Tre’mall, according to his mother, said that after he was shot, he was handcuffed and sat on the curb. Officers started to put him into the back of a deputy car when emergency medics showed up and transported him to the medical center.
The JPSO and its sheriff, Joseph Lopinto, have not responded to requests for comment. The district attorney’s office declined to comment, effectively invoking the Louisiana Children’s Code laws, which protect minors from being identified.
Though the police report says the three boys were Mirandized, each of them say they were not read their rights upon arrest, and it was hours before either of their parents was able to reunite with them. (The JPSO does not wear body cameras, which Lopinto has said is due to budgetary issues — though the force was able to afford two new BearCats, according to his 2019-2020 operating budget.)
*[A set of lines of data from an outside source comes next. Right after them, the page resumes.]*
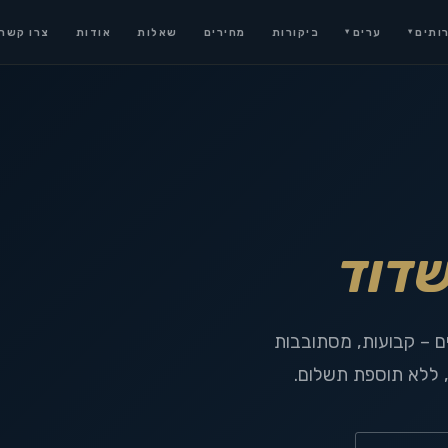
ותים
ערים
ביקורות
מחירים
שאלות
אודות
צרו קשר
▾
▾
דוד
ם – קבועות, מסתובבות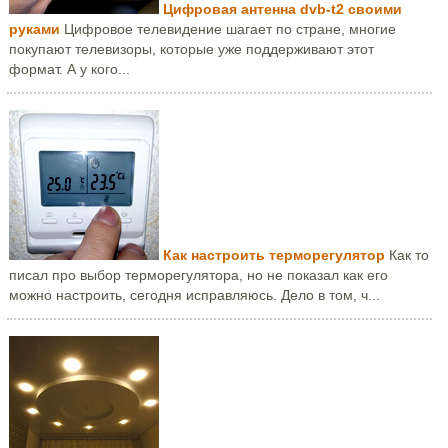
Цифровая антенна dvb-t2 своими
руками
Цифровое телевидение шагает по стране, многие
покупают телевизоры, которые уже поддерживают этот
формат. А у кого...
Как настроить терморегулятор
Как то
писал про выбор терморегулятора, но не показал как его
можно настроить, сегодня исправляюсь. Дело в том, ч...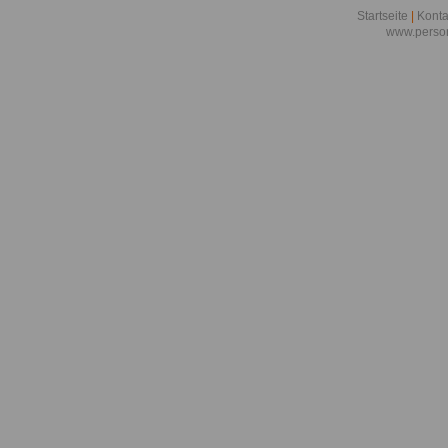
Startseite
|
Konta
www.person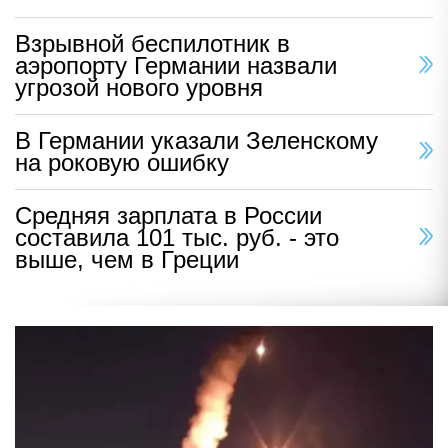
Взрывной беспилотник в
аэропорту Германии назвали
угрозой нового уровня
В Германии указали Зеленскому
на роковую ошибку
Средняя зарплата в России
составила 101 тыс. руб. - это
выше, чем в Греции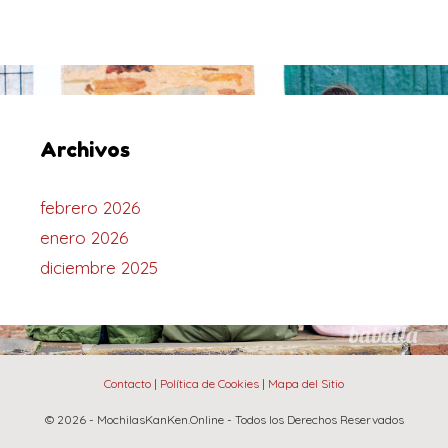
Archivos
febrero 2026
enero 2026
diciembre 2025
Contacto
|
Política de Cookies
|
Mapa del Sitio
© 2026 - MochilasKanKen.Online - Todos los Derechos Reservados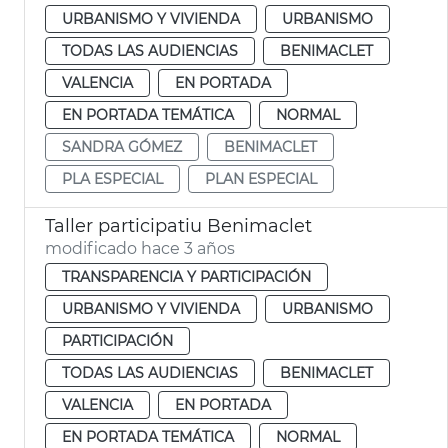
URBANISMO Y VIVIENDA
URBANISMO
TODAS LAS AUDIENCIAS
BENIMACLET
VALENCIA
EN PORTADA
EN PORTADA TEMÁTICA
NORMAL
SANDRA GÓMEZ
BENIMACLET
PLA ESPECIAL
PLAN ESPECIAL
Taller participatiu Benimaclet
modificado hace 3 años
TRANSPARENCIA Y PARTICIPACIÓN
URBANISMO Y VIVIENDA
URBANISMO
PARTICIPACIÓN
TODAS LAS AUDIENCIAS
BENIMACLET
VALENCIA
EN PORTADA
EN PORTADA TEMÁTICA
NORMAL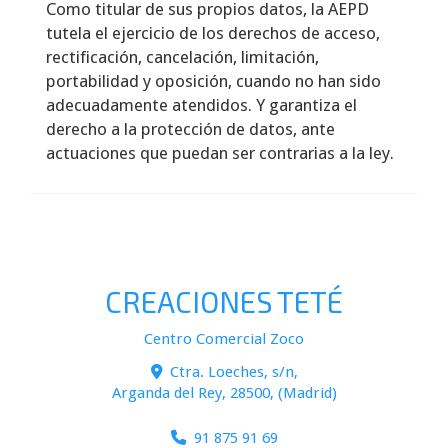
Como titular de sus propios datos, la AEPD
tutela el ejercicio de los derechos de acceso,
rectificación, cancelación, limitación,
portabilidad y oposición, cuando no han sido
adecuadamente atendidos. Y garantiza el
derecho a la protección de datos, ante
actuaciones que puedan ser contrarias a la ley.
CREACIONES TETÉ
Centro Comercial Zoco
Ctra. Loeches, s/n,
Arganda del Rey
,
28500
,
(Madrid)
91 875 91 69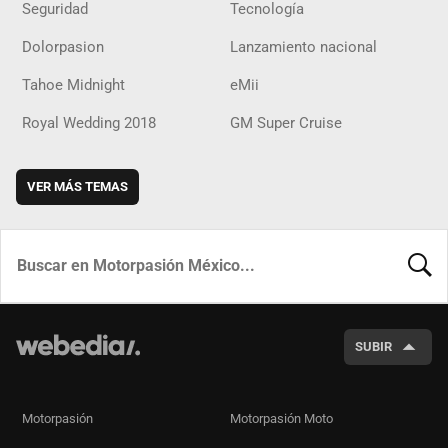
Seguridad
Tecnología
Dolorpasion
Lanzamiento nacional
Tahoe Midnight
eMii
Royal Wedding 2018
GM Super Cruise
VER MÁS TEMAS
BUSCA
SUBIR
Motorpasión
Motorpasión Moto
Tre’mall and Nijel were set to be arraigned on June 25, but the proceedings were canceled at the last minute. Haley said the district attorney’s office is awaiting more information from the JPSO in addition to the initial report.
“It was as if there was a chase in a stolen car, they caught him, arrested him, booked him,” Haley said. “Nothing talking about an officer discharging a firearm. Nothing regarding Tre’mall being shot. I think that silence or that omission speaks a million words.”
On June 23, Lopinto held a press conference to address other recent shootings but did not bring up the McGee case until asked about it by a member of the press. “It could have been reported or not reported. It wasn’t something that was on my mind back then,” said Lopinto, who claimed that he visited the scene of the arrest. “I learned about it — well, not learned about it, because I was out there on the scene that night — but I learned it wasn’t reported last week when y’all brought it to our attention.” He cited the first wave of coronavirus cases happening at the time as reason for his lack of attention to the matter.
“If [Lopinto] was on the scene that night, I’m absolutely troubled that the head of law enforcement from the sheriff’s department was there, and this was not reported in the documents,” said Haley. “I don’t see how that happens and you look at the community with a straight face.”